Obviously, the “intended meaning” of a word in this collective sense will always be somewhat vague. However, I think humans very often concern ourselves with this sort of “meaning”. A linguistic community has to police its intended map-territory correspondence. This includes rooting out lies, but it also includes pedantry—policing word-meanings to keep the broader language coherent, even when there’s no local intelligibility problem (so pedantry seems pointless in the moment).

One way of looking at the goal of ELK, and AI transparency more generally, is that we need an answer to the question how can we integrate AIs into our linguistic community?

  • To police AI honesty, we need to be able to tell whether AIs are being honest or deceptive.

  • In order to make research progress on this, we need a suitable understanding of what it means for AI systems to be honest or deceptive. (IE, when do we say that the AI system possesses latent knowledge which we want to solicit?)

The book Communicative Action and Rational Choice discusses how the behavior of a linguistic community is hard to analyze in a traditional rational-agent framework (particularly the selfish rationality of economics). Within a consequentialist framework, it seems as if communicative acts would always be optimized for their consequences, so, never be optimized for accuracy (hence, would lack meaning in the teleosemantic sense).[3] This mirrors many of the concerns for AI—why wouldn’t a highly capable AI be deceptive when it suited the AI’s goals?

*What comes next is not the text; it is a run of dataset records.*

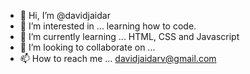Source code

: - 👋 Hi, I’m @davidjaidar
- 👀 I’m interested in ... learning how to code.
- 🌱 I’m currently learning ... HTML, CSS and Javascript
- 💞️ I’m looking to collaborate on ...
- 📫 How to reach me ... davidjaidarv@gmail.com

<!---
davidjaidar/davidjaidar is a ✨ special ✨ repository because its `README.md` (this file) appears on your GitHub profile.
You can click the Preview link to take a look at your changes.
--->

Even humans are often deceptive when we can get away with it. (So, eg, “raise the AI like a human” solutions don’t seem very reassuring.) But humans are also honest much more often than naive consequentialism would suggest. Indeed, I think humans often communicate in the teleosemantic sense, IE optimizing accuracy.

A linguistic community also tends to become a super-agent in a stronger sense (discussed in Communicative Action and Rational Choice): coordinating actions. A member of a linguistic community is able to give and receive reasons for taking specific actions (eg, following and enforcing specific norms), rather than only swapping reasons for beliefs.

Allowing AIs to participate fully in a linguistic community in this broader sense could also be an interesting framework for thinking about alignment.

  1. ^

    Thanks to Steve Petersen for telling me about it.

  2. ^

    The proponent of a goodness-of-fit theory would, I think, have to argue that false beliefs harm the correspondence only a little. If you imagine holding a semi-transparent map over the territory, and rotating/​sliding it into the best-fit location, the “false beliefs” would be the features which still don’t fit even after we’ve found the best fit.

    This theory implies that beliefs lose meaning at the point where accumulated errors stop us from locating a satisfying best-fit.

    I think this is not quite true. For example, a blindfolded person who believes they are in London when they are in fact in Paris could have a very detailed mental map of their surroundings which is entirely wrong. You might reasonably insist that the best-fit interpretation of those beliefs is nailed down by years of more accurate beliefs about their surroundings. I’m skeptical that the balance needs to work out that way.

    Moreover, it seems unfortunate for the analysis to be so dependent on global facts. Because a goodness-of-fit theory ascribes semantics based on an overall best fit, interpreting the semantics of one corner of the map depends on all corners. Perhaps some of this is unavoidable; but I think teleosemantics provides a somewhat more local theory, in which the meaning of an individual symbol depends only on what that symbol was optimized to reflect.

    (For example, imagine someone writing a love letter on a map, for lack of blank paper. I think this creates somewhat more difficulty for a goodness-of-fit theory than for teleosemantics.)

  3. ^

    To be clear, I’m not currently on board with this conclusion—I think consequentialist agents can engage in cooperative behavior, and coordinate to collectively optimize common subgoals. Just because you are, in some sense, “optimizing your utility” at all times, doesn’t mean you aren’t optimizing statements for accuracy (as a robust subgoal in specific circumstances).

    However, it would be nice to have a more detailed picture of how this works.